Constrained Multi-objective Bayesian Optimization through Optimistic Constraints Estimation
This addresses constrained multi-objective optimization for applications like drug discovery, offering a more efficient alternative to heuristic-based methods, though it appears incremental as it builds on existing Bayesian optimization frameworks.
The paper tackles the problem of multi-objective Bayesian optimization with constraints, such as safety thresholds in drug discovery, by proposing the COMBOO algorithm, which balances constraint learning and optimization, and demonstrates efficacy through theoretical analysis and empirical results on synthetic benchmarks and real-world applications.
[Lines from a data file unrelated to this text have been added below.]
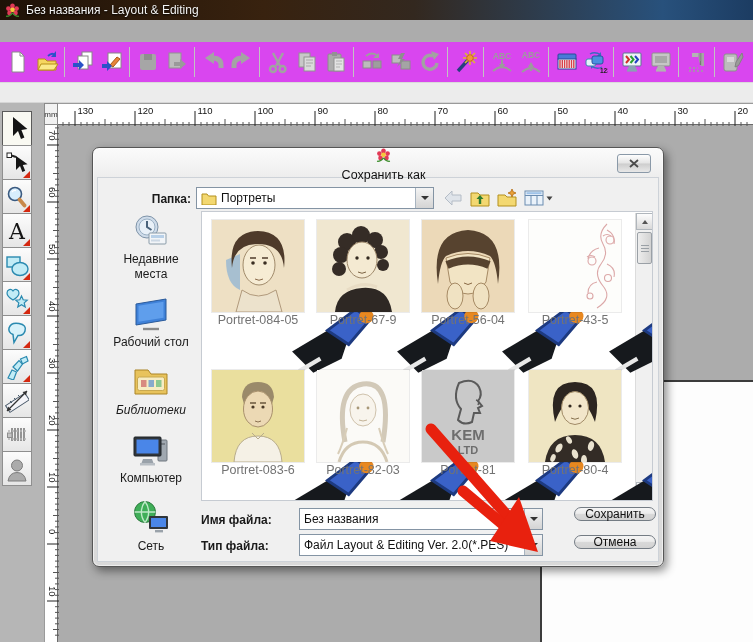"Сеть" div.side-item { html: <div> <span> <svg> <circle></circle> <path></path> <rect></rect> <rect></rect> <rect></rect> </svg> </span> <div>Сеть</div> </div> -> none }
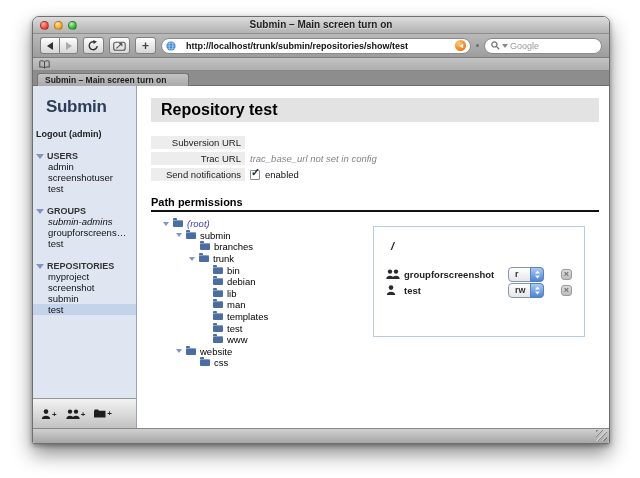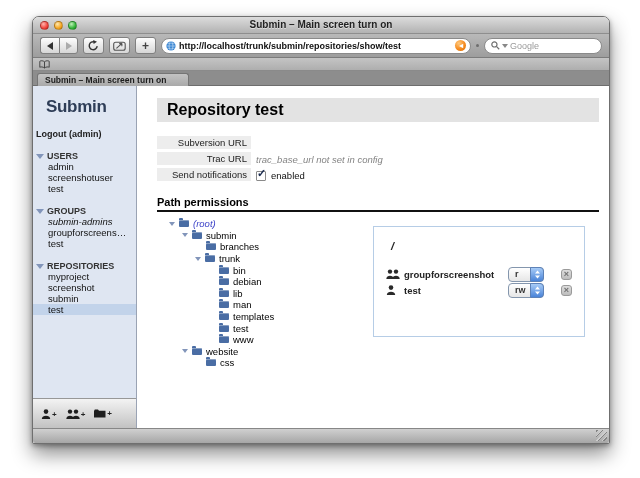"http://localhost/trunk/submin/repositori" .addressbar { gap: 3px -> 10px }
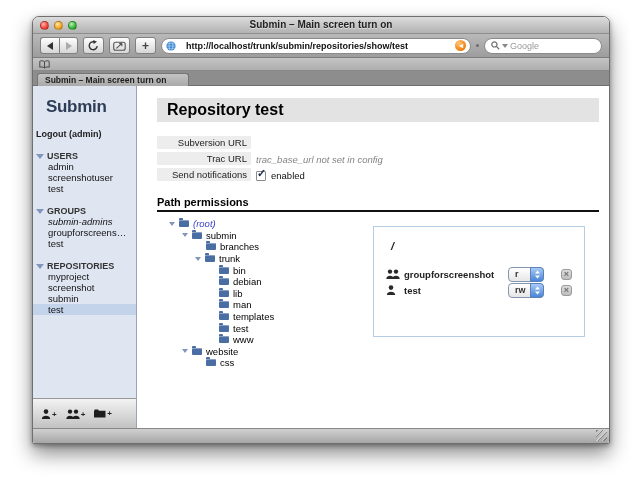"Repository test" .main { padding: 12px 10px 0 20px -> 12px 10px 0 14px }
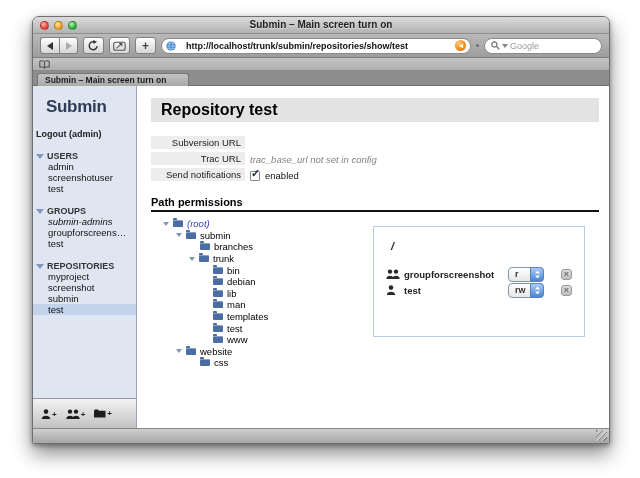"Subversion URL" .frow { align-items: flex-end -> center }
Multi-objective Bayesian optimization has been widely adopted in scientific experiment design, including drug discovery and hyperparameter optimization. In practice, regulatory or safety concerns often impose additional thresholds on certain attributes of the experimental outcomes. Previous work has primarily focused on constrained single-objective optimization tasks or active search under constraints. The existing constrained multi-objective algorithms address the issue with heuristics and approximations, posing challenges to the analysis of the sample efficiency. We propose a novel constrained multi-objective Bayesian optimization algorithm COMBOO that balances active learning of the level-set defined on multiple unknowns with multi-objective optimization within the feasible region. We provide both theoretical analysis and empirical evidence, demonstrating the efficacy of our approach on various synthetic benchmarks and real-world applications.